I believe that most of the lift attendants don't want to do anything more than get paid to be there.... and most customers don't want a scanner pointed at them...all the customer is required to do is show the pass...what the marketing department & pass use enforcement do with the information (or lack of it) is their business...


----------



## bill9009 (Dec 5, 2005)

Does anyone know where to buy the arm band pass holders? I checked my local ski shops and they dont have any and I cant seem to find any on ebay either. any help would be appreciated
thanks


----------



## Rushski (Dec 5, 2005)

Haven't had a chance to check my local shops, plus way too busy around them this time of year.

Was looking at this one:
http://www.snowshack.com/searmskipaho.html


----------



## bill9009 (Dec 7, 2005)

hey thanks man, i just ordered one


----------



## nemawei (Dec 25, 2005)

I definitely recommend the zipcord.  I am not a fan of the armbands since they are easy to lose if you take your coat off and forget about the armband.


----------



## bigbog (Dec 28, 2005)

*...*

....I've done a little slicing of the plastic...exposing the barcode..taping up card...etc, making it easier for some of those handheld scanners to pick it up...although I think  I am encountering the same armband experience as Charlie S...  The legband is looking better..


----------



## JimG. (Dec 28, 2005)

nemawei said:
			
		

> I am not a fan of the armbands since they are easy to lose if you take your coat off and forget about the armband.

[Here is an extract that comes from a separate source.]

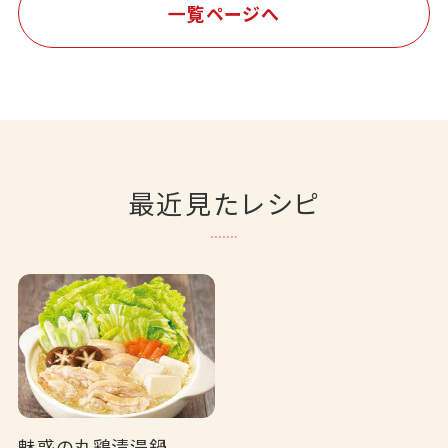
一覧ページへ
最近見たレシピ
魅惑の丸鶏清湯鍋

I agree; put it on your leg instead, placed at about the area of the top of the spoiler on your boot. Let 'em bend to scan it.

That is unless you take your pants off when you remove your coat :wink: .


----------



## highpeaksdrifter (Dec 29, 2005)

JimG. said:
			
		

> I agree; put it on your leg instead, placed at about the area of the top of the spoiler on your boot. Let 'em bend to scan it.
> .



Way do you want to make the lifties job harder JimmyG? They work hard for low pay.


----------



## JimG. (Jan 2, 2006)

highpeaksdrifter said:
			
		

> JimG. said:
> 
> 
> 
> ...



Don't want to make anyone's job harder...I just don't think the paying customer's life should be made harder so that a resort can track where they go.


----------